→ Texto de leitura
━━━━━━━━━━━━━━━━
O manejo do câncer de tireoide passou por uma transformação radical nas últimas duas décadas, evoluindo de um protocolo único, centrado na cirurgia, para uma era de medicina de precisão com diagnósticos personalizados e terapias direcionadas. No entanto, em artigo publicado recentemente na Revista Nature Reviews Endocrinology, os professores Laura Sterian Ward (Unicamp) e Lucas Leite Cunha (Unifesp) alertam que os benefícios desses avanços não estão sendo distribuídos igualmente, criando um abismo entre países ricos e pobres, no cuidado dos pacientes.
Leia o artigo da Nature, na íntegra, aqui.
Segundo explica Laura Ward, docente da Faculdade de Ciências Médicas (FCM) da Unicamp, a transformação no tratamento do câncer de tireoide foi impulsionada por avanços em múltiplos domínios, incluindo modalidades aprimoradas de diagnóstico por imagem, interpretação assistida por inteligência artificial (IA), protocolos refinados de vigilância ativa, técnicas de ablação minimamente invasivas e perfilamento genômico. Tal integração contínua de algoritmos de tratamento personalizados promete melhorar ainda mais os desfechos dos pacientes. O sobrediagnóstico, nesse sentido, tem sido um dos maiores desafios.
“A popularização de ultrassonografias de alta resolução levou à descoberta de um número cada vez maior de nódulos, muitos deles pequenos e de baixo risco (microcarcinomas papilíferos), que provavelmente nunca causariam sintomas. Esta “epidemia de diagnóstico”, frequentemente, resulta em cirurgias desnecessárias e tratamentos agressivos”, discute a docente da FCM na publicação.

Coautor do artigo, o professor da Escola Paulista de Medicina da Unifesp, Lucas Cunha, aborda os impactos negativos de intervenções mais agressivas no manejo de situações clínicas que nunca causariam sintomas ou morte dos pacientes, afirmando que além de não melhorarem os desfechos dos casos, ocasionam consideráveis ônus físicos, psicológicos e econômicos. A solução veio de um estudo japonês pioneiro, que mostrou que monitorar ativamente microcarcinomas de baixo risco é uma estratégia segura e eficaz.
━━━━━━━━━━━━━━━━
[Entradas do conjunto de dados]
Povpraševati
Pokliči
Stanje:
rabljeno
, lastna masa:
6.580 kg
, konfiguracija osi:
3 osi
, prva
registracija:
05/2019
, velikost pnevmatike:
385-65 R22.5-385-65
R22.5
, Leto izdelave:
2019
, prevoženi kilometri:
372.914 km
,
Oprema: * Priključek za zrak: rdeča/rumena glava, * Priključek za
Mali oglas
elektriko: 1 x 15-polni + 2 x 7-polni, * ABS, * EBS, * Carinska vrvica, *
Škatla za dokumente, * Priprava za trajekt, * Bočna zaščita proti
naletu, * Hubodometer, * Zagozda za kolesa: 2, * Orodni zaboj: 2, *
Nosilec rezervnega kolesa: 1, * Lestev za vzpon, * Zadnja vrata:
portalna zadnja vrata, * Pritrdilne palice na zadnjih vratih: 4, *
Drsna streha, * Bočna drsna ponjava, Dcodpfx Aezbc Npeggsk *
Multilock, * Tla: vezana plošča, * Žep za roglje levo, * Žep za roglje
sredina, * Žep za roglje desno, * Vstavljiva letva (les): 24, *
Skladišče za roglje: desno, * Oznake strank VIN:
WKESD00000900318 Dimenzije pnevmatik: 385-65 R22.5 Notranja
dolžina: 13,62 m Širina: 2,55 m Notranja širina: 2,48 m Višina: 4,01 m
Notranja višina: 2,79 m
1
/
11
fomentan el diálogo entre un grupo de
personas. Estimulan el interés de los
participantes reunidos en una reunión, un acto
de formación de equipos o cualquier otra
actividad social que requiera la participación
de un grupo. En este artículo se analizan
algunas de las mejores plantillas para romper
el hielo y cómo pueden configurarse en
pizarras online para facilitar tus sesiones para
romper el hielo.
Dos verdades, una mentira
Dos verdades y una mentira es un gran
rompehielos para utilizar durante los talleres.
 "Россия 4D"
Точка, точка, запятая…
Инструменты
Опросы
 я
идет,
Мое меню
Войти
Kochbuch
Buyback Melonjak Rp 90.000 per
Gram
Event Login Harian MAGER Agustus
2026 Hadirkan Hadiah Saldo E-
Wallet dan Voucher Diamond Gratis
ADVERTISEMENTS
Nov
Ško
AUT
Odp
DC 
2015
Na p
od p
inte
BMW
━━━━━━━━━━━━━━━━
→ Instruções do exercício
1. Traduza para o inglês esta frase do texto sobre o câncer de tireoide: "O sobrediagnóstico, nesse sentido, tem sido um dos maiores desafios."
2. Dê prosseguimento ao texto sobre o câncer de tireoide a partir da última frase apresentada.
Os registros não têm relação com o texto.

→ Respostas por tarefa
1. Overdiagnosis, in this sense, has been one of the greatest challenges.

2.
“Esse estudo desafiou o dogma de que todo câncer deve ser operado imediatamente. Como o primeiro grande ensaio prospectivo neste domínio, o estudo não apenas desafiou o dogma da intervenção cirúrgica universal, mas também estabeleceu a vigilância ativa como uma abordagem terapêutica válida. Para pacientes que desejam um tratamento definitivo sem a cirurgia, técnicas de ablação por radiofrequência ou laser surgiram como alternativas eficazes, com menos efeitos colaterais”, conta..
Os especialistas da Unicamp e Unifesp explicam, também, que a IA tem sido uma ferramenta importante de auxílio médico na diferenciação de nódulos benignos de malignos com precisão ao combinar a análise de imagens com o perfil genético dos pacientes.
“Esta abordagem integrada, fundindo perfilamento de risco genômico com análise de imagem avançada, representa um avanço notável no diagnóstico de precisão para nódulos tireoidianos”, apontam Laura e Lucas na publicação da Nature.
O artigo mostra, ainda, que nos casos mais avançados e agressivos, como o câncer anaplásico de tireoide, os avanços foram ainda mais dramáticos. Novas drogas-alvo, como o lenvatinibe e inibidores de RET (selpercatinibe e praisetinibe), revolucionaram o tratamento de tumores que antes tinham pouquíssimas opções.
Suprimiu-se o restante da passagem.